As described above, the present invention consists of delay elements constituting a delay circuit consisting of only one group of delay elements that are commonly used at the same time even if the focal positions are different, and ultrasonic vibrations that are simultaneously emitted due to the different focal positions. By appropriately changing the number of ultrasonic transducers connected to one delay element in response to the difference in the number of ultrasonic transducers, the same number and value of delay elements can be used even if the focal position is different. A delay pattern corresponding to the position is formed. As a result, the quality of the tomographic image is determined by the quality of the image obtained from the image data obtained at the focal position, which has the shallowest depth and therefore the least number of ultrasound transducers simultaneously transmitted, and the quality of the image obtained from the image data obtained at other focal positions.
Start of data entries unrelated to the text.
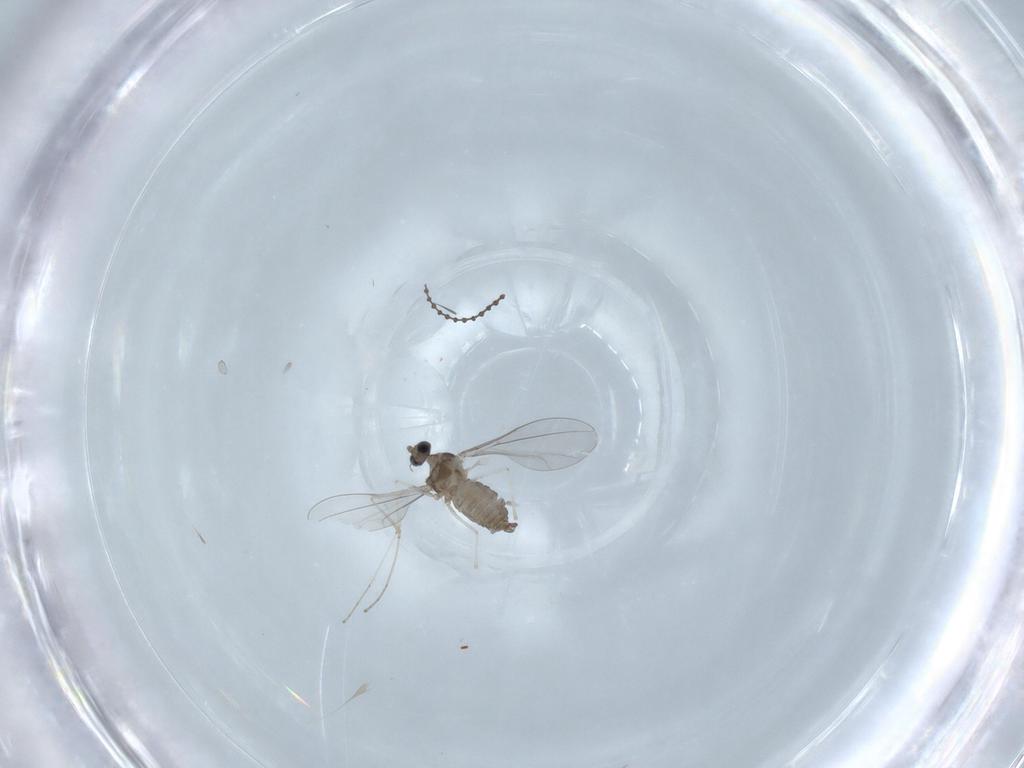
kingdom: Animalia
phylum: Arthropoda
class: Insecta
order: Diptera
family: Cecidomyiidae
The quality will be the same. Therefore, since the overall image quality is determined by the shallowest focus position,
It is possible to maintain the same level of image quality as that of the prior art. Furthermore, since the number of delay elements can be reduced to one-fifth or less, the delay circuit can be saved and the cost can be reduced, which has the effect of helping to downsize and reduce the cost of ultrasound diagnostic equipment. is obtained.

[Brief explanation of the drawing]

Fig. 1 is a conceptual diagram showing an embodiment of the present invention, Fig. 2 is a numerical arrangement diagram as well, Fig. 3 is a conceptual diagram of the prior art, and Fig. 4 is a line showing the relationship between the ultrasonic focus and the delay pattern. 5 is a diagram showing the relationship between the ultrasonic focus and the delay pattern in the case of the multi-stage focusing method, and FIG. 6 is a numerical array diagram showing an example of the prior art. 1... Transmission circuit, 2... Receiving circuit, 3.30...
Delay circuit, 31... Delay element, 5... Transmission/reception selection circuit, 6.60... Ultrasonic transducer selection circuit, 7... Ultrasonic probe, 71... Ultrasonic transducer. Further 2 Figure 6・,-ri

Claims (1)

[Claims] 1) Set multiple focal positions in the depth direction of the subject, emit ultrasonic waves for each focal position, receive reflection data to obtain tomographic image data in the depth direction, and transfer this to the depth direction. A transmitting/receiving device for transmitting and receiving ultrasonic pulses of an ultrasound diagnostic device that visualizes tomographic images by electronically scanning in a direction perpendicular to the direction to obtain two-dimensional tomographic image data. A plurality of ultrasonic transducers are installed in the scanning direction to emit an ultrasonic pulse into the subject's body upon contact and receive an electrical signal as an input signal, and also to receive a reflected wave and output an electrical signal as a received signal. a delay circuit including a plurality of delay elements that delay the transmitted signal and the received signal by different delay times for each of the ultrasonic transducers to set the focal position; In a transmitting/receiving device of an ultrasonic diagnostic apparatus comprising a transducer selection circuit that changes the scanning position by changing the connection between a delay element and the ultrasonic transducer, the delay circuit is the only delay element used at the same time. 1. A transmitting/receiving device for an ultrasonic diagnostic apparatus, characterized in that the number of ultrasonic transducers connected to the delay element differs depending on different focal positions.